Ее деликатность была очевидной. И нормальной в таких условиях, но я чувствовал, что субъективность моих суждений и оценок принимает угрожающий характер. Я восхищался этой девушкой, думая о том, насколько комфортные условия для работы она создает своим подопечным. С одной стороны…. А с другой… Надо отвлечься, Роланд!
– Твои родители живы, Роланд? – вдруг спросила она, резко сменив тему. Я был рад этому.
– К сожалению, не все. Моя мать умерла, когда я еще был студентом. Отец немного старше нее, но женился на другой.
– Сожалею, Роланд. Но ты же не можешь быть совсем одинок в жизни?
– Нет. С Габриэлой у меня прекрасные отношения. У меня есть старинный друг, с которым мы дружим с незапамятных времен. Так вышло, что мы не встречались и давно практически не общались. Он был мужем одной из дочерей женщины, на которой женился мой отец… До тех пор, пока они не развелись. Примерно год назад, – я вспомнил наш странный разговор с Гилбертом.
Арина подняла глаза к потолку, что-то соображая.
– Интересно… Если я правильно поняла, после смерти твоей мамы твой отец женится на женщине по имени Габриэла. У неё есть дочь, на которой женился твой лучший друг.
Я пожал плечами.
– Ну да. Он был в неё влюблён с того момента, как увидел, на свадьбе Габриэлы и моего отца.
– Удивительное совпадение. Габриэла – красивое имя. Вы с ней общаетесь?
– Да. Но тоже нечасто. Она владелица сети отелей, чем-то похожих на ваш. Очень занятая женщина. Отцу повезло, они счастливы вместе…
Я задумался. Если быть честным, я сам уже лет пять, как с головой окунулся в рабочие проекты, которые один за другим превратившись в густые заросли, отгородили меня от всего, что было мне когда-то таким близким и родным. И несмотря на то, что и в офисе, и в своих путешествиях по миру я постоянно окружен интересными людьми, это нельзя назвать чем-то особенным. Это просто работа, чистый официоз. Только сидя здесь, на прохладной деревянной террасе, кутаясь в плед и глотая остывший кофе, я вдруг остро ощутил нехватку человеческого тепла, желание просто сидеть вот так и молчать рядом с тем (или той), кто тебе по-настоящему близок. Родственной души. Тут я поднял глаза, и на сердце действительно потеплело. Откуда-то из глубины появилась некая догадка, некий зародыш чувства… она начала приближаться, она становилась все больше и больше, пока не охватила меня с головы до пят, как волна, окатившая все тело нездоровым жаром… А может это я был недостаточно здоров для этого волшебного целительного тепла…. Это слишком… Я не готов. От щемящего страха внезапно засосало под ложечкой…
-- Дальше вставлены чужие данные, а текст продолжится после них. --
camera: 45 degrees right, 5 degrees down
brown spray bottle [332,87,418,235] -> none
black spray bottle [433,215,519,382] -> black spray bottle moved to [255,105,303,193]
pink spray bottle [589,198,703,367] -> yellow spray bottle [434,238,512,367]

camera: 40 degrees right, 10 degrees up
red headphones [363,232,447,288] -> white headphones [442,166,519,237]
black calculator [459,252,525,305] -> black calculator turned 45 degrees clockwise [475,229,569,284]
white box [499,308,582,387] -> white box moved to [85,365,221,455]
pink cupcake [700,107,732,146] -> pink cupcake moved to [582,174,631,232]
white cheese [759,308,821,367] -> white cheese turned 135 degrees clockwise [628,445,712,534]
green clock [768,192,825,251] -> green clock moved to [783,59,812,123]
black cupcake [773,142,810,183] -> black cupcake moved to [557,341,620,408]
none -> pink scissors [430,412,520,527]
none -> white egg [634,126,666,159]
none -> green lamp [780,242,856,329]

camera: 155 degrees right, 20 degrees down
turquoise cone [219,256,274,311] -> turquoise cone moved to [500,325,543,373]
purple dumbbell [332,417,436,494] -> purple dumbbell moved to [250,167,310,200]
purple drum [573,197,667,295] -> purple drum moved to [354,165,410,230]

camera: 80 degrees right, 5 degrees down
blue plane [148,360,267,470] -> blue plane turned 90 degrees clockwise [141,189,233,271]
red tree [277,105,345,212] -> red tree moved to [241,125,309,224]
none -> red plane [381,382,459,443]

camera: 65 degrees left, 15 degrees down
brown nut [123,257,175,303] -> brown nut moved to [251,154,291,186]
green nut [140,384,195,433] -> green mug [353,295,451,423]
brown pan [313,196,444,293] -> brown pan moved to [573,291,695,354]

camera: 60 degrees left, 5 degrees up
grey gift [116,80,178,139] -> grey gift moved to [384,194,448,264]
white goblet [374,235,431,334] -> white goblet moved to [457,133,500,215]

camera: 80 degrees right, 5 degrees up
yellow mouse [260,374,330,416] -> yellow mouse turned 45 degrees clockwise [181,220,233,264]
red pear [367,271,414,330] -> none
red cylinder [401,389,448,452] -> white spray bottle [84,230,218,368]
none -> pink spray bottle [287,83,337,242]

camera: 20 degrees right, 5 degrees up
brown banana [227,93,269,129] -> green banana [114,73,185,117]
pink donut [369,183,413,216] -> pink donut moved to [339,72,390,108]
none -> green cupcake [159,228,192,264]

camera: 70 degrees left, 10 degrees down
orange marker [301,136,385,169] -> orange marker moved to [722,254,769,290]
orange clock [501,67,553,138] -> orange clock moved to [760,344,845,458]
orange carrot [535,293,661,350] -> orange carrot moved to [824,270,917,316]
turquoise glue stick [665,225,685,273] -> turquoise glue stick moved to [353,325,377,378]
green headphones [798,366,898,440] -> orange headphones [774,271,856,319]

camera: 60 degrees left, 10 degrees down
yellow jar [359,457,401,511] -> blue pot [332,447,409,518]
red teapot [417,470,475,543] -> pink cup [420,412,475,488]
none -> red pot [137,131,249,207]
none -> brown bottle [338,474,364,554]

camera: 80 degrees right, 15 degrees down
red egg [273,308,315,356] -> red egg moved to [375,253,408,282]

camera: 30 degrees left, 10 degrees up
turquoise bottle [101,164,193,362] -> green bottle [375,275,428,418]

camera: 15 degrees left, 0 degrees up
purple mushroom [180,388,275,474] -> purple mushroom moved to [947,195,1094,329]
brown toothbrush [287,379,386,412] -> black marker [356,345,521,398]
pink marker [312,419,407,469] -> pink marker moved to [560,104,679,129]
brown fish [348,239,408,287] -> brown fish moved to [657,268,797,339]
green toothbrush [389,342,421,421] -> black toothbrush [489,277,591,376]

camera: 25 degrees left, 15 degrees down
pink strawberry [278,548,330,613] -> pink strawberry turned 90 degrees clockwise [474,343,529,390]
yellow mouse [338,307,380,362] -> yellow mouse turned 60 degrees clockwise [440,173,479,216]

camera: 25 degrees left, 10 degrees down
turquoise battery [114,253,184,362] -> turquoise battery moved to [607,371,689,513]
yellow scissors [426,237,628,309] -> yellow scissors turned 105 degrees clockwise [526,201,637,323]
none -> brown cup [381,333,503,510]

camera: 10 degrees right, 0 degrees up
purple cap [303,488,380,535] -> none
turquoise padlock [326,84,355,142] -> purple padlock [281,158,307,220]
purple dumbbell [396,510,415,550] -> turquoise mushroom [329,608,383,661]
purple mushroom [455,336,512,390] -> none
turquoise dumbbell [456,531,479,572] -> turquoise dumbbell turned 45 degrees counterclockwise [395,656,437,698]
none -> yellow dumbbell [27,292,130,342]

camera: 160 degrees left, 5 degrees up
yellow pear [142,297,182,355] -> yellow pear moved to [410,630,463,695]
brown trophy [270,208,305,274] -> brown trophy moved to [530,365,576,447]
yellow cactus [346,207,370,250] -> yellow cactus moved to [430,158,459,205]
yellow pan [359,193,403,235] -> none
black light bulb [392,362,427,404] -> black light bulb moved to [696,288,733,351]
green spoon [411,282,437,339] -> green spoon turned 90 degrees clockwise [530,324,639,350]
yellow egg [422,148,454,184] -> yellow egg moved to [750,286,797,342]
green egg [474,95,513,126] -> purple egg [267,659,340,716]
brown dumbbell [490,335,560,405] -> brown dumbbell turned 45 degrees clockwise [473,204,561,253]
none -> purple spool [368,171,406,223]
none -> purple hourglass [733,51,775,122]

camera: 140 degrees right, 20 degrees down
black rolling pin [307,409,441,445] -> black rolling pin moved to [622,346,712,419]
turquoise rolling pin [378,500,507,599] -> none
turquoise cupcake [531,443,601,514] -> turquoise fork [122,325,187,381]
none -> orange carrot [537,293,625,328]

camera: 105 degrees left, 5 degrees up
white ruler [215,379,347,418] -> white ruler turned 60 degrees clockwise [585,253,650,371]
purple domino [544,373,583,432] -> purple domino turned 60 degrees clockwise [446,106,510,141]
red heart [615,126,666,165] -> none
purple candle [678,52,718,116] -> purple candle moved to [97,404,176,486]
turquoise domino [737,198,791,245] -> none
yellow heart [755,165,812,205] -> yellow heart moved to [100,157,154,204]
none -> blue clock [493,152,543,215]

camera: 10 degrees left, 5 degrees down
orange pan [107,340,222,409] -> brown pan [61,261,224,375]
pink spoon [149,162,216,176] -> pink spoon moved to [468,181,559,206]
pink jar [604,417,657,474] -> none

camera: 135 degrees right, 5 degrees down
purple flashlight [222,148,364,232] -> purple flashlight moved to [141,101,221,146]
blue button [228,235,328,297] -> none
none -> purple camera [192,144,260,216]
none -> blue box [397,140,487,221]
– Товарищи!!! – громко позвала Арина в рацию, – еще два капучино на мосты принесите пожалуйста.
Она так резко ворвалась в мои лихорадочные внутренние метания, что я вздрогнул.
– У тебя так много работы, что не хватает времени на друзей? – спросила она, расслабленно откидываясь на диванчике, – Боже, как мне это знакомо!…
Она будто прочитала мои мысли…
Наши взгляды встретились, и она улыбнулась. А я не смог и стыдливо опустил глаза в пол.
Что же делать…
Я не готов…
Что же делать ….
Ответ пришел неожиданно в виде зазвучавшей в голове песни Пола ван Дайка – Let go….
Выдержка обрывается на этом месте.